Repeat the data verbatim, images excluded.

Given material —
● ● ● ● ● ● ●

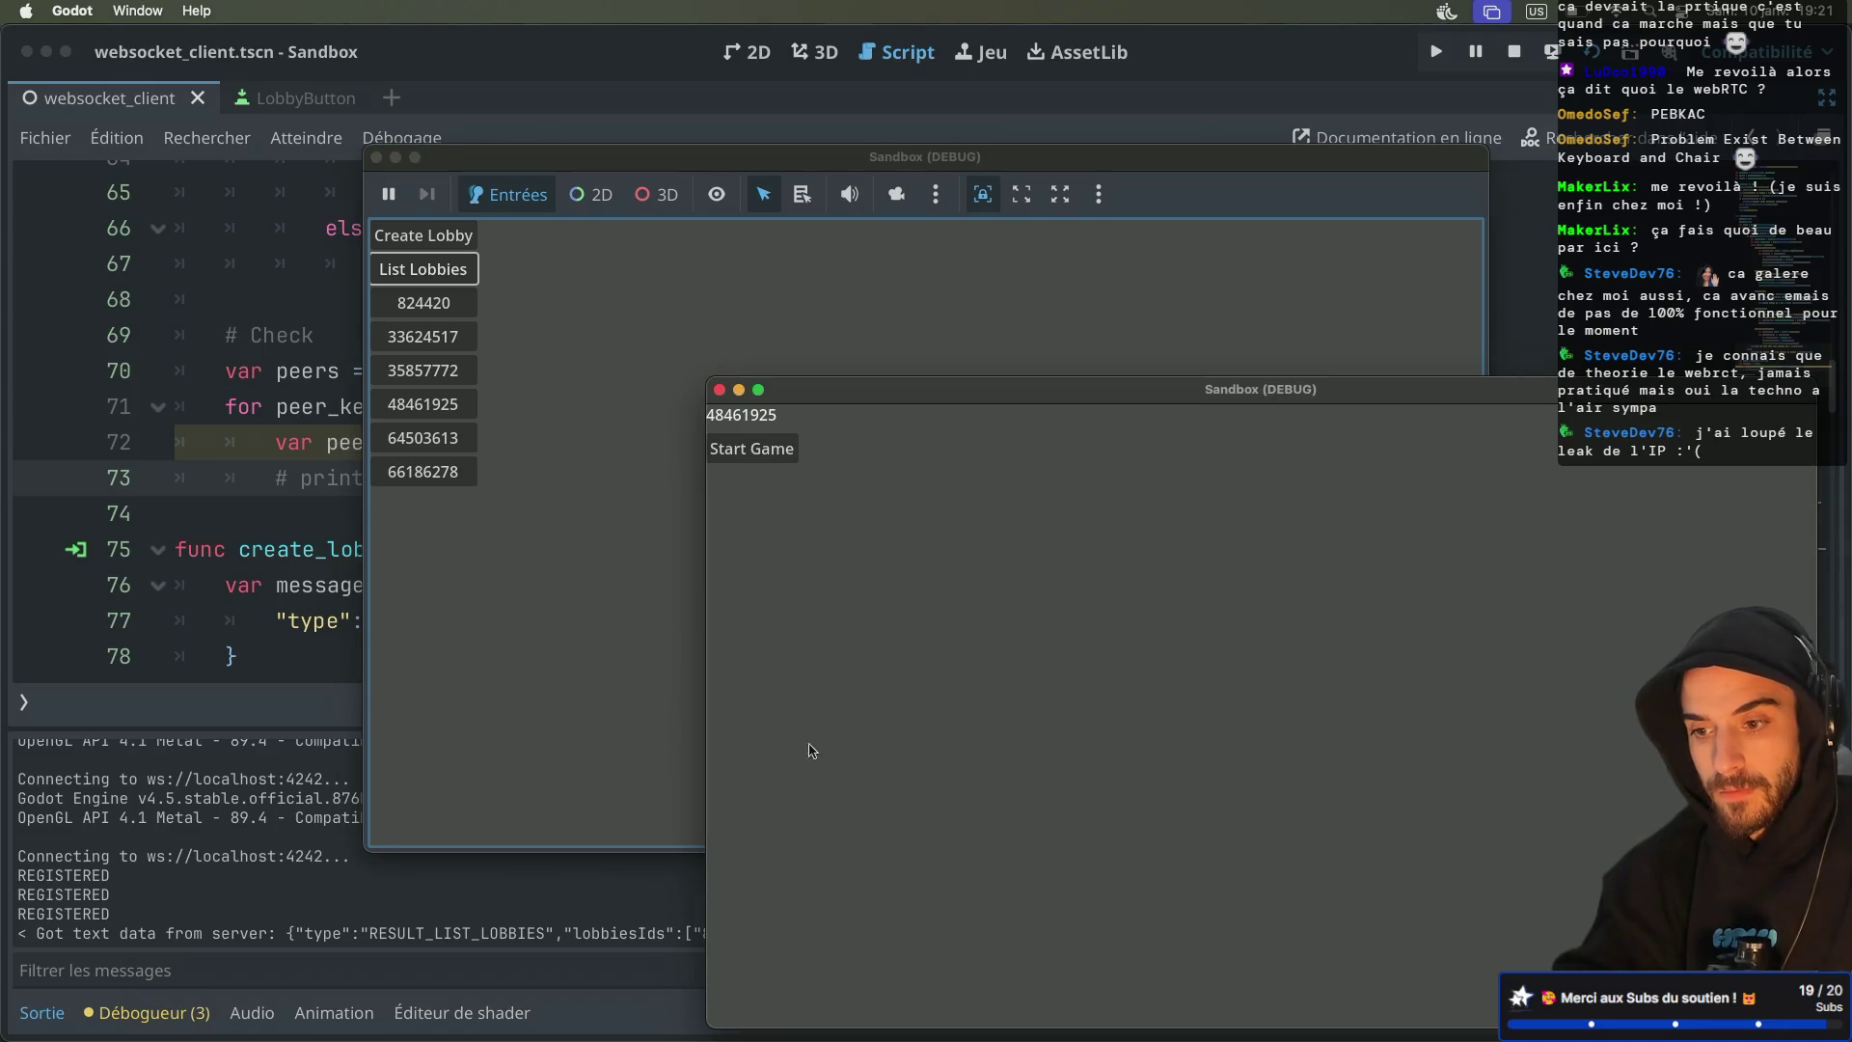
left_click(449, 410)
Back in the editor, inspect the ICE candidate lines printed in the output panel
left_click(211, 873)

● ● ● ● ● ● ●

Task output —
left_click(449, 410)
Back in the editor, inspect the ICE candidate lines printed in the output panel
left_click(211, 873)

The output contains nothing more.